Quantum computers, if they are ever fully realized, will open a world of possibilities. They could allows us to send information that is completely secure and unhackable. They could also perform certain operations far, far faster than traditional computers. And that's just the beginning. Ultimately, they would revolutionize modern industrial society.
There's just one problem: We don't know exactly how to make a quantum computer that works.
A significant obstacle to quantum computing is information loss resulting from the piezoelectric effect, which is a fluctuating of quantum states. But now, in a work published in the December issue of Nature Physics, researchers from the United States and Germany have used standard semiconductor materials and magnetism to stabilize quantum states and prevent information loss.
As a refresher, in traditional computers, data is represented by 0 and 1. Those are the only two states that data can be rendered in—0 or 1. However, quantum computation, unlike what we are used to, uses quantum bits (or qubits) to perform calculations. These exist in both states of 0 and 1 at the same time.
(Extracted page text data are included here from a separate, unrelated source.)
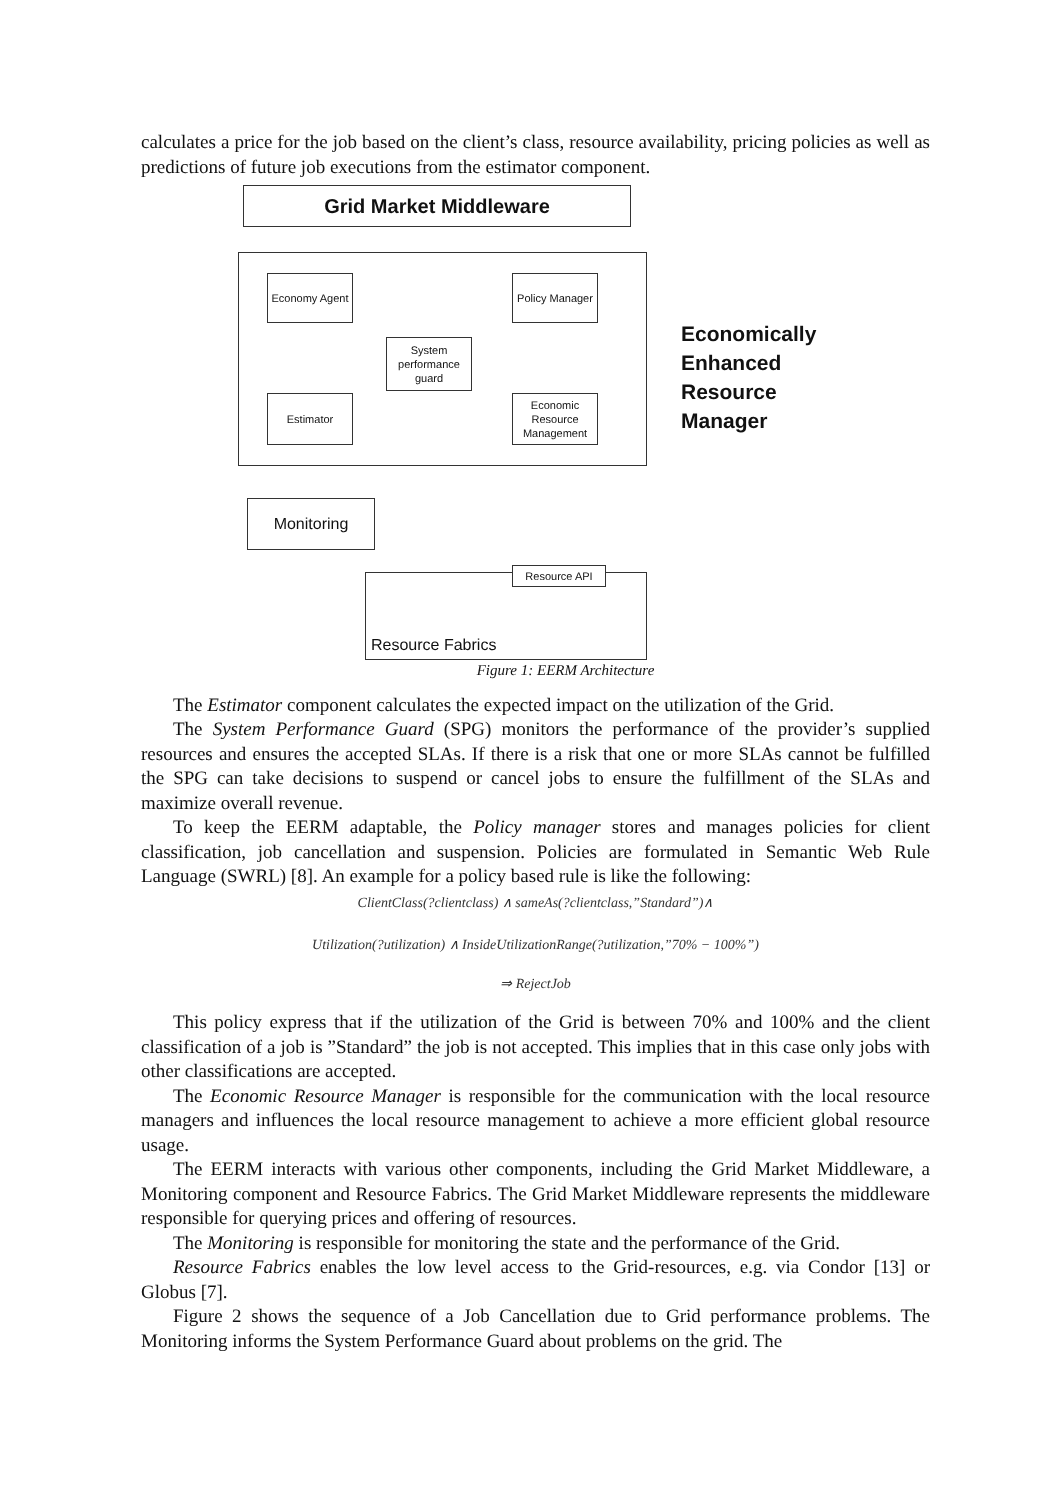calculates a price for the job based on the client’s class, resource availability, pricing policies as well as predictions of future job executions from the estimator component.
Grid Market Middleware
Economy Agent
Policy Manager
System performance guard
Estimator
Economic Resource Management
Monitoring
Resource API
Resource Fabrics
Economically
Enhanced
Resource
Manager
Figure 1: EERM Architecture
The Estimator component calculates the expected impact on the utilization of the Grid.
The System Performance Guard (SPG) monitors the performance of the provider’s supplied resources and ensures the accepted SLAs. If there is a risk that one or more SLAs cannot be fulfilled the SPG can take decisions to suspend or cancel jobs to ensure the fulfillment of the SLAs and maximize overall revenue.
To keep the EERM adaptable, the Policy manager stores and manages policies for client classification, job cancellation and suspension. Policies are formulated in Semantic Web Rule Language (SWRL) [8]. An example for a policy based rule is like the following:
ClientClass(?clientclass) ∧ sameAs(?clientclass,”Standard”)∧
Utilization(?utilization) ∧ InsideUtilizationRange(?utilization,”70% − 100%”)
⇒ RejectJob
This policy express that if the utilization of the Grid is between 70% and 100% and the client classification of a job is ”Standard” the job is not accepted. This implies that in this case only jobs with other classifications are accepted.
The Economic Resource Manager is responsible for the communication with the local resource managers and influences the local resource management to achieve a more efficient global resource usage.
The EERM interacts with various other components, including the Grid Market Middleware, a Monitoring component and Resource Fabrics. The Grid Market Middleware represents the middleware responsible for querying prices and offering of resources.
The Monitoring is responsible for monitoring the state and the performance of the Grid.
Resource Fabrics enables the low level access to the Grid-resources, e.g. via Condor [13] or Globus [7].
Figure 2 shows the sequence of a Job Cancellation due to Grid performance problems. The Monitoring informs the System Performance Guard about problems on the grid. The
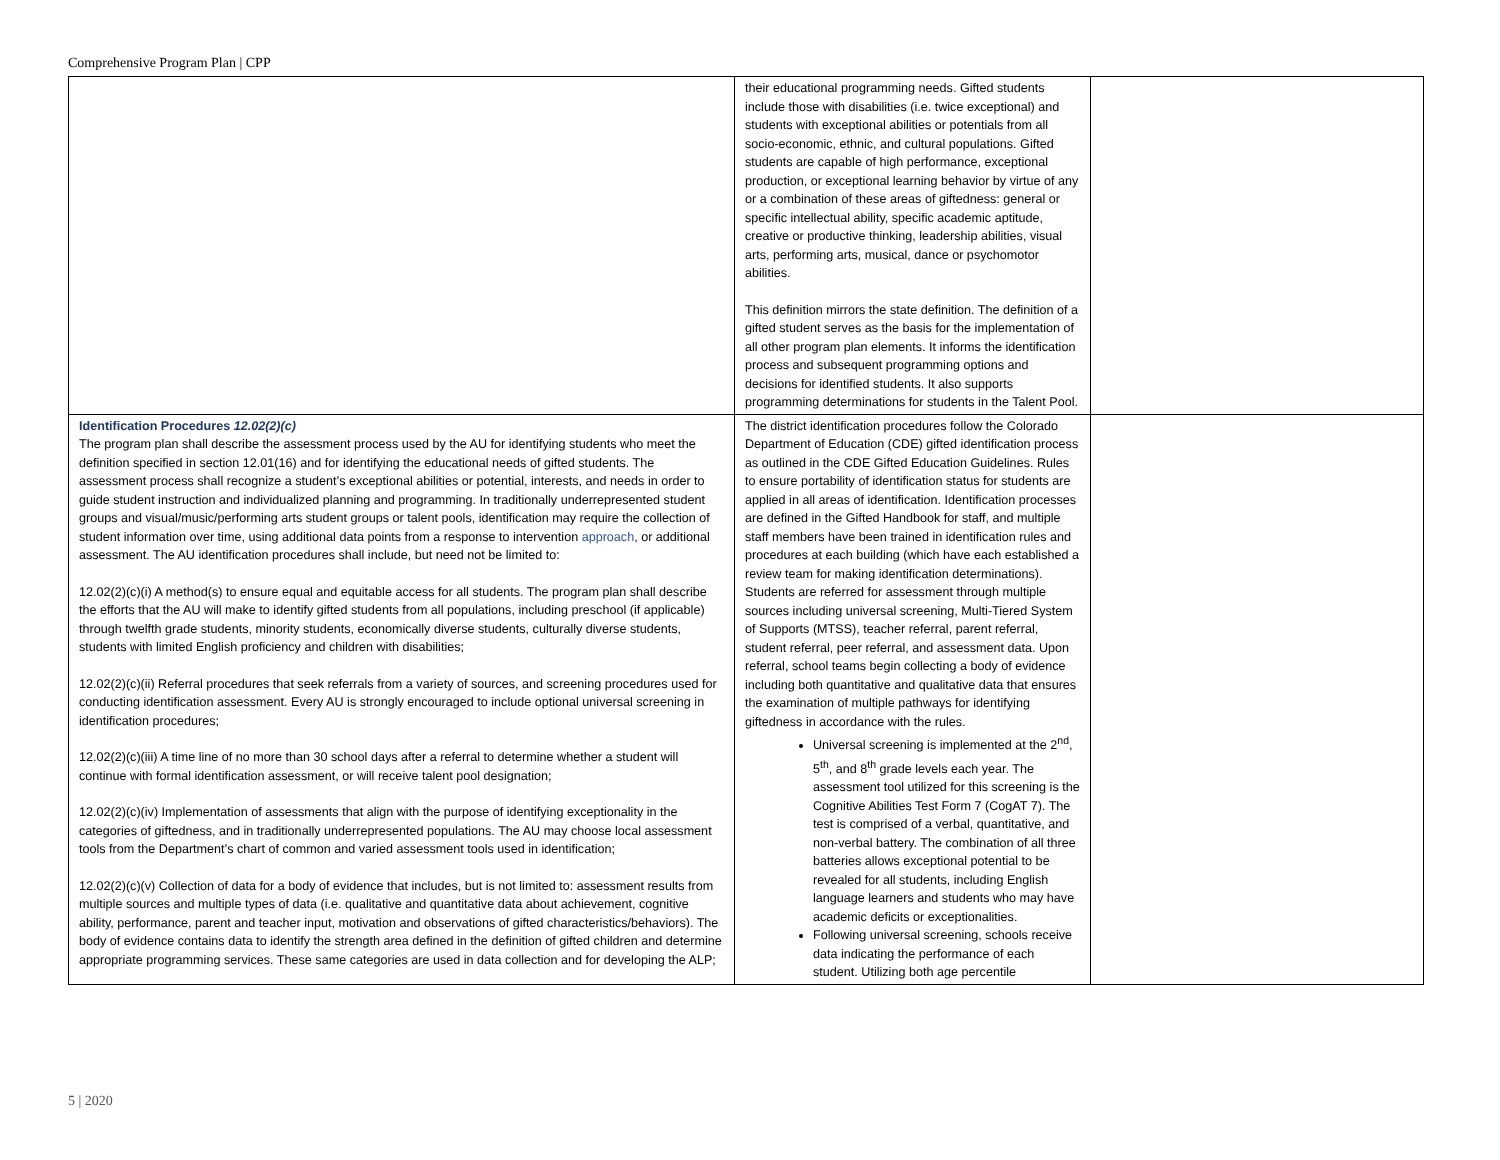Comprehensive Program Plan | CPP
| | their educational programming needs. Gifted students include those with disabilities (i.e. twice exceptional) and students with exceptional abilities or potentials from all socio-economic, ethnic, and cultural populations. Gifted students are capable of high performance, exceptional production, or exceptional learning behavior by virtue of any or a combination of these areas of giftedness: general or specific intellectual ability, specific academic aptitude, creative or productive thinking, leadership abilities, visual arts, performing arts, musical, dance or psychomotor abilities. This definition mirrors the state definition. The definition of a gifted student serves as the basis for the implementation of all other program plan elements. It informs the identification process and subsequent programming options and decisions for identified students. It also supports programming determinations for students in the Talent Pool. | |
| Identification Procedures 12.02(2)(c) The program plan shall describe the assessment process used by the AU for identifying students who meet the definition specified in section 12.01(16) and for identifying the educational needs of gifted students. The assessment process shall recognize a student’s exceptional abilities or potential, interests, and needs in order to guide student instruction and individualized planning and programming. In traditionally underrepresented student groups and visual/music/performing arts student groups or talent pools, identification may require the collection of student information over time, using additional data points from a response to intervention approach , or additional assessment. The AU identification procedures shall include, but need not be limited to: 12.02(2)(c)(i) A method(s) to ensure equal and equitable access for all students. The program plan shall describe the efforts that the AU will make to identify gifted students from all populations, including preschool (if applicable) through twelfth grade students, minority students, economically diverse students, culturally diverse students, students with limited English proficiency and children with disabilities; 12.02(2)(c)(ii) Referral procedures that seek referrals from a variety of sources, and screening procedures used for conducting identification assessment. Every AU is strongly encouraged to include optional universal screening in identification procedures; 12.02(2)(c)(iii) A time line of no more than 30 school days after a referral to determine whether a student will continue with formal identification assessment, or will receive talent pool designation; 12.02(2)(c)(iv) Implementation of assessments that align with the purpose of identifying exceptionality in the categories of giftedness, and in traditionally underrepresented populations. The AU may choose local assessment tools from the Department’s chart of common and varied assessment tools used in identification; 12.02(2)(c)(v) Collection of data for a body of evidence that includes, but is not limited to: assessment results from multiple sources and multiple types of data (i.e. qualitative and quantitative data about achievement, cognitive ability, performance, parent and teacher input, motivation and observations of gifted characteristics/behaviors). The body of evidence contains data to identify the strength area defined in the definition of gifted children and determine appropriate programming services. These same categories are used in data collection and for developing the ALP; | The district identification procedures follow the Colorado Department of Education (CDE) gifted identification process as outlined in the CDE Gifted Education Guidelines. Rules to ensure portability of identification status for students are applied in all areas of identification. Identification processes are defined in the Gifted Handbook for staff, and multiple staff members have been trained in identification rules and procedures at each building (which have each established a review team for making identification determinations). Students are referred for assessment through multiple sources including universal screening, Multi-Tiered System of Supports (MTSS), teacher referral, parent referral, student referral, peer referral, and assessment data. Upon referral, school teams begin collecting a body of evidence including both quantitative and qualitative data that ensures the examination of multiple pathways for identifying giftedness in accordance with the rules. Universal screening is implemented at the 2<sup>nd</sup>, 5<sup>th</sup>, and 8<sup>th</sup> grade levels each year. The assessment tool utilized for this screening is the Cognitive Abilities Test Form 7 (CogAT 7). The test is comprised of a verbal, quantitative, and non-verbal battery. The combination of all three batteries allows exceptional potential to be revealed for all students, including English language learners and students who may have academic deficits or exceptionalities. Following universal screening, schools receive data indicating the performance of each student. Utilizing both age percentile | |
5 | 2020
This is called “superposition.” By exploiting this condition, qubit operations can perform computations in parallel.
See this post to learn more about how quantum computers work or watch the video below (or check them both out).
In short, in the most recent study, the team created a specific nanostructure and then used a cooling mechanism to trap electrons inside quantum dots.
To break this down, researchers used an electron in their quantum system within which they stored information with its spin states. The electron was trapped within a nano structure composed of standard semiconductor materials. They used indium gallium arsenide and gallium arsenide to create a lattice nanostructure that results in a strain between the two structures and form small “hills” and are referred to as quantum dots. When the dots are cooled down to −269 °C, it is possible to trap an electron within the quantum dot.
The study states that trapping the electrons is the key to this whole puzzle. They assert, “the same strain that enables the creation of quantum dots also undermines the fidelity of the stored information by creating small electrical fields, ultimately leading to rapid loss of information as the electrical field causes the spin state of the trapped electron to fluctuate.”
To combat this, the researchers employed 1.5 Tesla magnet to the system to stabilize the quantum spin and prevent that information loss. This is all achieved using existing semiconductor materials which means that the existing technology is sufficient to harmonize the system.
Now, this doesn't mean that, thanks to this research, we will have fully functioning quantum computers available for commercial use. There are still a lot of problems to overcome. But it is a notable step forward.